As arguably the state hardest-hit by federal government shutdowns, Virginia is no stranger to fallout of fiscal dysfunction in Congress. But some of Virginia’s representatives in Washington are working to protect hardworking Virginians from the threat of congressional budget impasses.
Virginia is second only to California in terms of residents holding federal jobs; specifically, 144,000 residents of the commonwealth receive their paychecks from the U.S. government, according to the U.S. Office of Personnel Management (although a recent congressional report puts that number at 170,000).
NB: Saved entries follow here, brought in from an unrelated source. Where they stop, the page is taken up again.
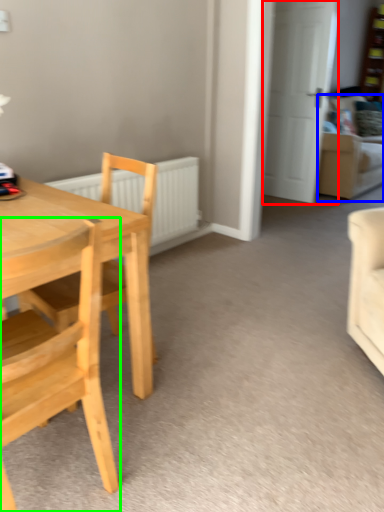
Question: Based on their relative distances, which object is farther from door (highlighted by a red box)? Choose from couch (highlighted by a blue box) and chair (highlighted by a green box).

Choices:
 (A) couch
 (B) chair

Answer: (B)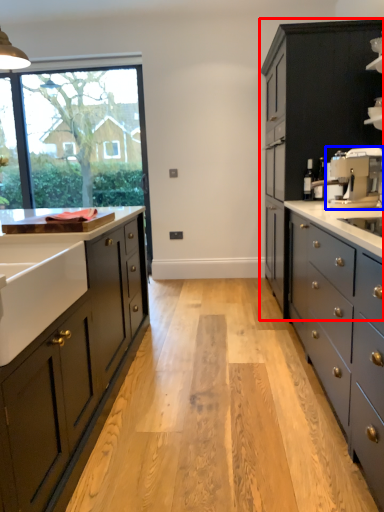
Question: Which object appears closest to the camera in this image, cabinetry (highlighted by a red box) or coffee machine (highlighted by a blue box)?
Virginia is also first among all 50 states in military spending, with much of that funding divided between the Pentagon in Northern Virginia and Naval Station Norfolk in Hampton Roads.
All this adds up to a disproportionate amount of pain felt by Virginians whenever Congress’s failures result in a government shutdown; federal workers and active-duty military don’t get paid if the government isn’t open. But some Virginia Democrats on Capitol Hill are working to protect their constituents from these hardships.
In September, U.S. Senator Tim Kaine and Rep. Don Beyer (VA-08) introduced the End Shutdowns Act, which is designed to prevent future shutdowns and the “senseless pain” they bring to not only those employed by the federal government, but also those who rely on government services.
The measure aims to end the use of government shutdowns as a negotiating tactic by initiating an automatic continuing resolution at the beginning of the federal fiscal year — Oct. 1 – to keep the government funded if no appropriations bill has passed by then. The bill also prevents the U.S. Senate from moving forward with any other legislation until Congress reaches a long-term spending agreement.
“Government shutdowns have disastrous consequences for federal employees and government contractors and slow down critical government services that millions of Americans rely on like getting replacement Social Security cards and food inspections,” said Kaine in a statement. “But politicians continue to use or threaten to use government shutdowns as a negotiating tactic.”
More recently, Kaine also introduced the Modernizing the Federal Calendar Act, which shifts the federal fiscal year to the calendar year, having it end on Dec. 31 instead of Sept. 30.
According to Kaine, this shift would “reduce the prevalence of stopgap funding and eliminate the October shutdown threat by making the end of the fiscal year align with the end of the calendar year, when Congress has historically passed a full-year government funding bill.”
The last time Congress adopted a federal budget by the Oct. first beginning of the fiscal year was in 1997.